● TEXTABSCHNITT
Wir brauchen zum Zweiten eine genaue Bedarfsanalyse. Welche Einrichtungen haben welche Energieverbräuche und können selber nicht einsparen? Was muss ein solches Paket leisten? Wir brauchen dafür einen Notfallfonds, einen Energiepreisdeckel Wissenschaft, und die Zahl der Promotionsvorhaben darf nicht sinken. Dafür braucht es eine Verabredung mit den Ländern.
Meine Damen und Herren, das ist heute die Chance für Sie als Regierung, endlich die Rolle als Schutzpatron der Wissenschaft einzunehmen. Frau Ministerin, tun Sie was. Es ist allerhöchste Zeit. Unsere Wissenschaft ist in Gefahr. Es liegt in Ihren Händen, jetzt endlich zu handeln.

● DATEN
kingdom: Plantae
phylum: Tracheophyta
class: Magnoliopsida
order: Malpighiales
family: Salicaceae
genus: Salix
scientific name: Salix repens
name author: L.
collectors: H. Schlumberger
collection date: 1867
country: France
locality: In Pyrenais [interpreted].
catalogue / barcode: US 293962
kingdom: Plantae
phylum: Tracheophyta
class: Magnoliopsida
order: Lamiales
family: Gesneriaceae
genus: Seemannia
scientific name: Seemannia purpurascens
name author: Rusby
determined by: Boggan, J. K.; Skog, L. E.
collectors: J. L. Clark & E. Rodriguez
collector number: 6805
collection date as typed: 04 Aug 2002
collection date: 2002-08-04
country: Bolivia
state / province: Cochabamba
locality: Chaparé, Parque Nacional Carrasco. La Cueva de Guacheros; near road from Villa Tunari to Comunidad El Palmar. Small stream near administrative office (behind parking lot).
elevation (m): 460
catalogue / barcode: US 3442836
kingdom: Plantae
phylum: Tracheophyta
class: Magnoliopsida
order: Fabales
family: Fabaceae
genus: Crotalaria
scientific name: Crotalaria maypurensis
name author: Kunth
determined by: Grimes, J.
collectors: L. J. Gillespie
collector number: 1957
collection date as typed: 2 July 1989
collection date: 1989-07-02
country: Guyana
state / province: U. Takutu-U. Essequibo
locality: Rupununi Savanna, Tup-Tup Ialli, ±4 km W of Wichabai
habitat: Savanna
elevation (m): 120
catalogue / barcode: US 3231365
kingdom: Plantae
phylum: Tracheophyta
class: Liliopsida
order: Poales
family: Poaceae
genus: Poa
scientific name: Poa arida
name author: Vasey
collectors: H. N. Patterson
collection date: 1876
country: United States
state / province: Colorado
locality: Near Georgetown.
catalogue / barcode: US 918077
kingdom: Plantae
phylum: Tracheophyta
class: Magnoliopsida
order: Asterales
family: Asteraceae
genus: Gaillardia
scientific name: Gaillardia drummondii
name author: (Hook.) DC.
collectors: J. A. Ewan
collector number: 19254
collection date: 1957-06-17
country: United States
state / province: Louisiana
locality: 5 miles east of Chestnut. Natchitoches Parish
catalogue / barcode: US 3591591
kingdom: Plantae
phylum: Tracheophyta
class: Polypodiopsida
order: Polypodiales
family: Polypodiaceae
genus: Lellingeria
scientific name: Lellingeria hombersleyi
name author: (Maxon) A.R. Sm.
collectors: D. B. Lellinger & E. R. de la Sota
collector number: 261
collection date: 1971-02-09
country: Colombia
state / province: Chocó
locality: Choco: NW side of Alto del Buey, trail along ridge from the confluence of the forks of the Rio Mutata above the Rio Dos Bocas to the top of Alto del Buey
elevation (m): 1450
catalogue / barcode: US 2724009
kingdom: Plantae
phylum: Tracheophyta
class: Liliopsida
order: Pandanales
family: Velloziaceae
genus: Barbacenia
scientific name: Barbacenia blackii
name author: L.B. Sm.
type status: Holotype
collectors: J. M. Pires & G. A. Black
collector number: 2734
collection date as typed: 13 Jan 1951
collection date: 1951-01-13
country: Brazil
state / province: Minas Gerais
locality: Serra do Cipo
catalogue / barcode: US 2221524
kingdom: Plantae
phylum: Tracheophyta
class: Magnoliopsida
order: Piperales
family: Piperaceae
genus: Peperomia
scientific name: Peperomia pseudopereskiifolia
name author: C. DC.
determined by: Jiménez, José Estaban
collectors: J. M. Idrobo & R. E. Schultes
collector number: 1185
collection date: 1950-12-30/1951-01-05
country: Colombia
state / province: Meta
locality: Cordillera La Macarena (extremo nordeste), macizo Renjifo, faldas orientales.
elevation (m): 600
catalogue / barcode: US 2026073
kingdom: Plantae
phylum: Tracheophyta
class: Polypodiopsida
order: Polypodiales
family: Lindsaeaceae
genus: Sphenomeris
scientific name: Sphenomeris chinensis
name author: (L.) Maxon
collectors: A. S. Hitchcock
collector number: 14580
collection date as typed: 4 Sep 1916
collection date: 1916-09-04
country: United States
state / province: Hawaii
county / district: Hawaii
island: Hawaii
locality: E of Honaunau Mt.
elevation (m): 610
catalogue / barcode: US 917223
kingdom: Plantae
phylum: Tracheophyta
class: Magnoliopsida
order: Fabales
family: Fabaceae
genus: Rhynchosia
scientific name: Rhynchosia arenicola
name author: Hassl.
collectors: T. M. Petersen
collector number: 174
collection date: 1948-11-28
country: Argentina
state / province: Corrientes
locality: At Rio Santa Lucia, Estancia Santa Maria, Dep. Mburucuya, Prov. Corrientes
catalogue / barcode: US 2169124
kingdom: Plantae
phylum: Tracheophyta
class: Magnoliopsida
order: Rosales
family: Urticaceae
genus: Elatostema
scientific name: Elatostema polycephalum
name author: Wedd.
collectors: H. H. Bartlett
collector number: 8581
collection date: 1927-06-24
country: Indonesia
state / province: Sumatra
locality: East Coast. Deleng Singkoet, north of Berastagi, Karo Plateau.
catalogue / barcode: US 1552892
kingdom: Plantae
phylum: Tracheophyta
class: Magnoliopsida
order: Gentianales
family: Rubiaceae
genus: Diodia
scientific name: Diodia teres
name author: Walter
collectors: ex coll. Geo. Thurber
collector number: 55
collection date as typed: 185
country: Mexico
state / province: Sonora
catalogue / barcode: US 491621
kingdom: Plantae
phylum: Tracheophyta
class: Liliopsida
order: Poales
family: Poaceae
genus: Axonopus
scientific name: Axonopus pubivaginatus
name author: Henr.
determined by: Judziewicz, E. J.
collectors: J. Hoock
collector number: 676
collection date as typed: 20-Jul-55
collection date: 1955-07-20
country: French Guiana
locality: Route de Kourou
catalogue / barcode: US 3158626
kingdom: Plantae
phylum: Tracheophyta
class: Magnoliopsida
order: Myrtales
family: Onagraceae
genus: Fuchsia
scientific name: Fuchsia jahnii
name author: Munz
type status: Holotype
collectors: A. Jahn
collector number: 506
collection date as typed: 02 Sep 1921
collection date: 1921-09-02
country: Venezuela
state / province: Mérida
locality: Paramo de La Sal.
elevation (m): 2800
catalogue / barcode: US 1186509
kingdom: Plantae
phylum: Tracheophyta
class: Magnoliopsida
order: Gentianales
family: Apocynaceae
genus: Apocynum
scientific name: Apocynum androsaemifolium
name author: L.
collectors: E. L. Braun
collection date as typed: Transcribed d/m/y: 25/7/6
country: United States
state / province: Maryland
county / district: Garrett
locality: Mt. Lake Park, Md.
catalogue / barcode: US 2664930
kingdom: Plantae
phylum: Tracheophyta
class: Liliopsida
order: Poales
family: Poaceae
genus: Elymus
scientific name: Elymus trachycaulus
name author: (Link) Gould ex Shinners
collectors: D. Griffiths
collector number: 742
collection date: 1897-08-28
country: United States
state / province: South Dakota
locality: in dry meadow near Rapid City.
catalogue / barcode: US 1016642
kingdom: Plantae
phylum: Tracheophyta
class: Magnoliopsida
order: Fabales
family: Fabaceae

● AUFGABE UND VORGABEN
Welche Zahl darf laut dem Textabschnitt über Energiekosten in der Wissenschaft nicht sinken?

● SCHRIFTLICHE ANTWORT
Die Zahl der Promotionsvorhaben darf nicht sinken.